__Activity__: Exactly copy the final stretch of the listing below: the line with "focal_35mm: 35" and every line after it.

__Data for this task__:

|---|

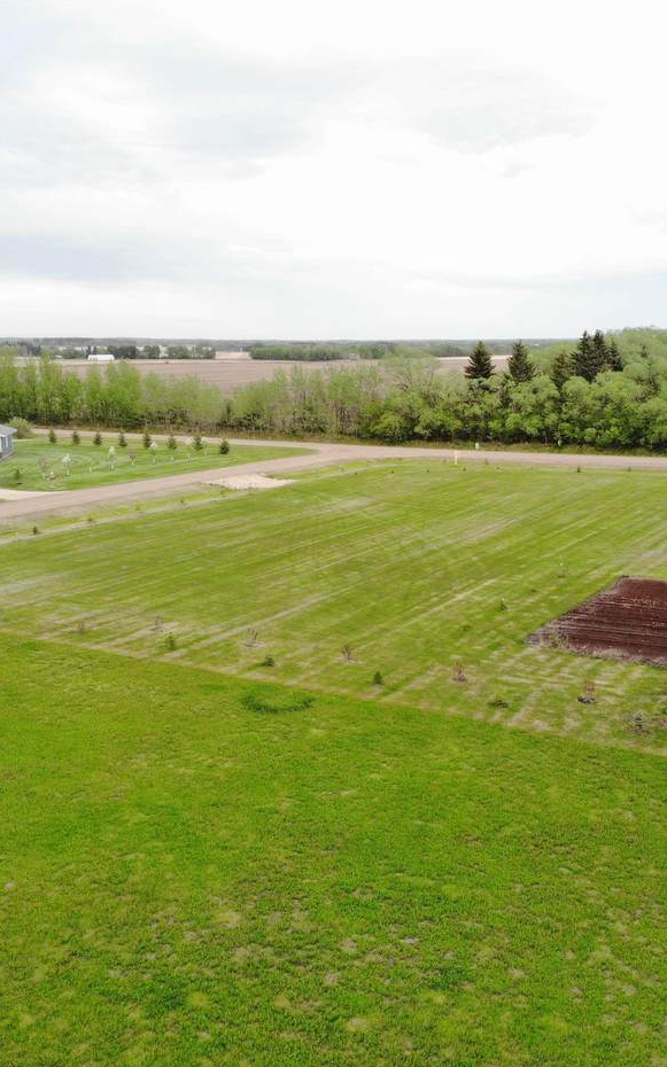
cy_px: 547
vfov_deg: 55.3
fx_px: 1018
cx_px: 403
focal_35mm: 35
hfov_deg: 36.1
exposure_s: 1/30
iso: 100
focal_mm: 4.5
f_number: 2.8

|---|

__Task output__:
focal_35mm: 35
hfov_deg: 36.1
exposure_s: 1/30
iso: 100
focal_mm: 4.5
f_number: 2.8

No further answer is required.